Et de poursuivre que ce développement extraordinaire s’explique en grande partie par le succès des sociétés de cautionnement mutuel. La formule en question vise à faciliter l’accès des entreprises membres au crédit en assurant le risque encouru à leur place. Dans son analyse, le CMC souligne que si la formule en question existe depuis les années 50, il faudra attendre le début de la décennie 90 et notamment la signature de l’accord d’association avec l’UE pour que le système de la garantie institutionnelle connaisse un regain d’intérêt certain, qui peut être appréhendé à travers la création d’entités à vocation générale ou relevant de la gestion pour le compte de tiers. Les analystes du CMC estiment que, si la redynamisation de l’activité de la CCG, la création de Dar Addamane et du fonds de garantie Proparco font partie de la première catégorie d’institution, la mise en place des fonds de garantie pour la mise à niveau Fogam, du Fonds de dépollution (Fodep), du fonds destiné à couvrir les besoins d’exploitation des entreprises (fonds Oxygène) et du fonds des prêts destiné aux jeunes promoteurs et jeunes entrepreneurs (fonds JP-JE) s’inscrit dans la logique de la formule de gestion pour le compte de tiers.
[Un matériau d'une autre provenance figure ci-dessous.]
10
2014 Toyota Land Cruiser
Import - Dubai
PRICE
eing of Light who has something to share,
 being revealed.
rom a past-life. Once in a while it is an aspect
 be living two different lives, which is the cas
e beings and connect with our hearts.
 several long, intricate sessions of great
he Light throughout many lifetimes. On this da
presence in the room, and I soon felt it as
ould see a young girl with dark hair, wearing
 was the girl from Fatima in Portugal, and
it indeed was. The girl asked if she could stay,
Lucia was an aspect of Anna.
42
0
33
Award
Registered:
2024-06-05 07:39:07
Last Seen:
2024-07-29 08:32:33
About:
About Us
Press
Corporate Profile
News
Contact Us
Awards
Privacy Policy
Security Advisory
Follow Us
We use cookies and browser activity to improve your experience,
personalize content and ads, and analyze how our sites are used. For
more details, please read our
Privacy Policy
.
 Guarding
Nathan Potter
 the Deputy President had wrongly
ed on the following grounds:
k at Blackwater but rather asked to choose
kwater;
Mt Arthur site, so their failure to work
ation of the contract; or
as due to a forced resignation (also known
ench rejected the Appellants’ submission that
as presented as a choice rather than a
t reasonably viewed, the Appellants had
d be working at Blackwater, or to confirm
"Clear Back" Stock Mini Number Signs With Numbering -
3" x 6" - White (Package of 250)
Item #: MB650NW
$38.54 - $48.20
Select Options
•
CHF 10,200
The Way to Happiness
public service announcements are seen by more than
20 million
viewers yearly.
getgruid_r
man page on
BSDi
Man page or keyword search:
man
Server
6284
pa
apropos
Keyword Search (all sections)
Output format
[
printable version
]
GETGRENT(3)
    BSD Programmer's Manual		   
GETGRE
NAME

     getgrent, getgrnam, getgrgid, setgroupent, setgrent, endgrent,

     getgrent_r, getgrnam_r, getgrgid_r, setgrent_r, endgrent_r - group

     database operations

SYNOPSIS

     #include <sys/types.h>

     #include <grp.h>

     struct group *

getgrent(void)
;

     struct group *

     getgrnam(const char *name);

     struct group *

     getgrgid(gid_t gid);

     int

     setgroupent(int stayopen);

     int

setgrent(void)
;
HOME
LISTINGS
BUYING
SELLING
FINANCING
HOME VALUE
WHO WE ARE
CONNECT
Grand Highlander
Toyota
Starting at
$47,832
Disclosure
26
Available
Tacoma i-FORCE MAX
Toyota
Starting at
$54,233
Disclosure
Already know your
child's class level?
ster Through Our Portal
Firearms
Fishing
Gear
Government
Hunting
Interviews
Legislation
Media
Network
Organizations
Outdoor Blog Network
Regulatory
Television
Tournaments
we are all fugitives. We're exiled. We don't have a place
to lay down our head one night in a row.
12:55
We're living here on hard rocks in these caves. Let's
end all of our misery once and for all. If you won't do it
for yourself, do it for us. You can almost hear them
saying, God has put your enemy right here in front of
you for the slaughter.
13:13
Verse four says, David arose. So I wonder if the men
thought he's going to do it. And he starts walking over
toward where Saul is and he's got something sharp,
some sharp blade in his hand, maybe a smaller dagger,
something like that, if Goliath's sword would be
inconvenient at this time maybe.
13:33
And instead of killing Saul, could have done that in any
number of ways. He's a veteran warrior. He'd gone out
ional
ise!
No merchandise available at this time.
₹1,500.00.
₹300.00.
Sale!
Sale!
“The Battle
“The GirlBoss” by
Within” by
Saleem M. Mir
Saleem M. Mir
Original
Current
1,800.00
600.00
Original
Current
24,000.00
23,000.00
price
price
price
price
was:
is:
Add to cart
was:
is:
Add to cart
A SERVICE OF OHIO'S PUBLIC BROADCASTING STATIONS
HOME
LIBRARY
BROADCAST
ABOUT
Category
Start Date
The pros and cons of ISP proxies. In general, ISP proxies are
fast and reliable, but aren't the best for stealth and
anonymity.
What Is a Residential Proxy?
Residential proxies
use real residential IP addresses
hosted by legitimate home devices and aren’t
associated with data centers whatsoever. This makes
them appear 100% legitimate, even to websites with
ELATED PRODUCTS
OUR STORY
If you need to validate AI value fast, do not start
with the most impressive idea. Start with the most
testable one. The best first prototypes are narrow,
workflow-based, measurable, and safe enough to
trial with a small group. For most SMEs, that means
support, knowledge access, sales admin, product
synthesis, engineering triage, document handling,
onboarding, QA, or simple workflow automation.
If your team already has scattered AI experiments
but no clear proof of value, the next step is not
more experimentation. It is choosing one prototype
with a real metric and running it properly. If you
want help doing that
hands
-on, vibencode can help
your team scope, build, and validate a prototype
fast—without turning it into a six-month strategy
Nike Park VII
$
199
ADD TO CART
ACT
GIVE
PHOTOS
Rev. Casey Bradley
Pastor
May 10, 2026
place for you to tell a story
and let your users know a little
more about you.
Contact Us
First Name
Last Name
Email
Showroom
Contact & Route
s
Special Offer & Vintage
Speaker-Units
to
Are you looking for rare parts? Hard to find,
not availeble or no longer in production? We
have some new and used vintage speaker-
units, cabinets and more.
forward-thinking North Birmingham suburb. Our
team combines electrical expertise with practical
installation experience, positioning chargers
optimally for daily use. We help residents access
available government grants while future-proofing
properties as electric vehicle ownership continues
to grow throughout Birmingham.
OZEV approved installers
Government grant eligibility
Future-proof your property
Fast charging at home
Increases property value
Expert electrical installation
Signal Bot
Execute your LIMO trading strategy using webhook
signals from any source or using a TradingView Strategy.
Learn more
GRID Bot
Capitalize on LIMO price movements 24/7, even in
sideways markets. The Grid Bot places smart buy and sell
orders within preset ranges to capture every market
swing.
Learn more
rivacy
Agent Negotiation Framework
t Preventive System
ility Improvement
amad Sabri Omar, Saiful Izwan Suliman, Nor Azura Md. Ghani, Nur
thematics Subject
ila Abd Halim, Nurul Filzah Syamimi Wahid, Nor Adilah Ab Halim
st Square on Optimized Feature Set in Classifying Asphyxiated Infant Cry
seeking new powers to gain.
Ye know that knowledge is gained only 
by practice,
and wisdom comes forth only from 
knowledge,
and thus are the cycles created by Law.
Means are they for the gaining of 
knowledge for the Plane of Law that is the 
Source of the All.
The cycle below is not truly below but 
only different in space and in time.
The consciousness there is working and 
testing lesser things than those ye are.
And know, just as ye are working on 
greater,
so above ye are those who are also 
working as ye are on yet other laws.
Le Centre s’appuie sur les statistiques relatives à la garantie CCG pour les quatre dernières années pour formuler des remarques sur l’efficacité des fonds de garantie. Pour le CMC, cette efficacité dépend de la qualité de l’information statistique utilisée pour la prise de décision.
Et de poursuivre que sous cet angle, il semble que beaucoup reste à faire. « Pour juger de l’importance des fonds mobilisés, il conviendrait de disposer des séries de statistiques reflétant la mémoire financière des entreprises », conclut le CMC qui s’interroge par la même occasion instaurer une telle démarche sans la disponibilité d’une centrale des bilans.